IFRS authorize three concepts of capital maintenance

IFRS authorize three concepts of capital maintenance

The IASB´s Conceptual Framework for Financial Reporting (2010)

The following paragraphs remain the same as originally stated in the Framework (1989).

Concepts of Capital Maintenance and the Determination of Profit

Par. 4.59. The concepts of capital in paragraph 4.57 give rise to the following concepts of capital maintenance:

(a) Financial capital maintenance. Under this concept a profit is earned only if the financial (or money) amount of the net assets at the end of the period exceeds the financial (or money) amount of net assets at the beginning of the period, after excluding any distributions to, and contributions from, owners during the period. Financial capital maintenance can be measured in either nominal monetary units or units of constant purchasing power.

(b) Physical capital maintenance. Under this concept a profit is earned only if the physical productive capacity (or operating capability) of the entity (or the resources or funds needed to achieve that capacity) at the end of the period exceeds the physical productive capacity at the beginning of the period, after excluding any distributions to, and contributions from, owners during the period.

The Conceptual Framework (2010), Par 4.59.

The concepts of capital in the Conceptual Framework (2010), paragraph 4.57 give rise to the following three concepts of capital during inflation and deflation:

(A) Physical capital. See Par 4.57 & 4.58

(B) Nominal financial capital. See Par 4.59 (a).

(C) Constant purchasing power financial capital. See Par 4.59 (a).

The concepts of capital in Par 4.57 give rise to the following three concepts of capital maintenance during inflation and deflation:

(1) Physical capital maintenance: optional during inflation and deflation.

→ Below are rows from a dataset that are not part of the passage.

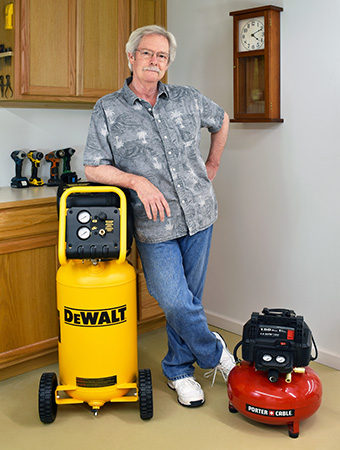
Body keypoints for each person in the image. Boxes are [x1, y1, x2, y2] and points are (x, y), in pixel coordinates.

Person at [83, 25, 235, 408]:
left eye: (162, 56)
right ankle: (215, 352)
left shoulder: (187, 98)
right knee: (173, 299)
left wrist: (212, 162)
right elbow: (93, 167)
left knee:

The Current Cost Accounting model is prescribed in IFRS when the physical capital maintenance concept is implemented. See Par 4.61.

(2) Financial capital maintenance in nominal monetary units (Historical Cost Accounting): authorized in IFRS but not prescribed—optional during inflation and deflation. See Par 4.59 (a). Financial capital maintenance in nominal monetary units per se during inflation and deflation is a fallacy: it is impossible to maintain the real value of financial capital with measurement in nominal monetary units per se during inflation and deflation. IFRS should not be based on popular accounting fallacies.

(3) Financial capital maintenance in units of constant purchasing power; i.e. Constant Item Purchasing Power Accounting (CIPPA): authorized in IFRS but not prescribed—optional during inflation and deflation. See Par 4.59 (a).

Only capital maintenance in units of constant purchasing power can automatically maintain the existing constant purchasing power of capital constant during inflation, deflation and hyperinflation in all entities that at least break even—ceteris paribus—for an indefinite period of time. This would happen whether these entities own revaluable fixed assets or not.